The Coastal Commission and Environmental Law

November 13, 2008 | By PACIFIC LEGAL FOUNDATION

Yesterday the U.S. Supreme Court decided Winter v. NRDC, a case out of the Ninth Circuit concerning an injunction forbidding the Navy from using certain types of sonar as part of its training exercises off the coast of Southern California.  The Supreme Court held that the injunction should not have been issued, basically because the interests in national security outweigh the minor harm to aquatic species that may result from sonar use.  For more on the case, see the PLF on ESA post on Winter v. NRDC.

So, what's the Coastal Commission hook?  Well, as the Los Angeles Times reports, the Navy is planning to begin in February a new set of training exercises that are separate from the ones at issue in NRDC. What is interesting is that the Coastal Commission sees a role for itself in challenging these future exercises:

"We don't know what the Supreme Court decision means for the next go-round. We will have a new commander in chief. It's a new game," said Mark Delaplaine, an analyst with the California Coastal Commission. . . .

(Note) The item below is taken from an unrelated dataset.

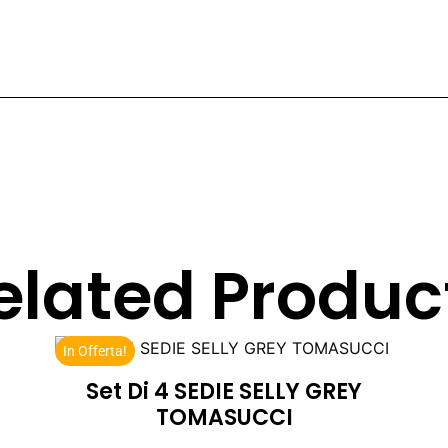
elated Produc
In Offerta!
Set Di 4 SEDIE SELLY GREY
TOMASUCCI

In February, the next set of training exercises begins under a new set of rules laid out in a massive environmental impact statement that has already been challenged by the California Coastal Commission.

Last month, the 12 commissioners nudged the Navy to again turn off sonar any time a whale or dolphin is spotted within 1.2 miles or a reasonable distance away, among other considerations. The Navy only wants to shut down its sonar when a marine mammal is seen within 220 yards.

"This Supreme Court decision doesn't necessarily give the Navy a green light to do what it wants," said Delaplaine, who managed federal matters for the commissioners. This could end up in court again, he said, or the Navy could decide to negotiate with the commission, which has certain powers to weigh in on federal activities under federal law.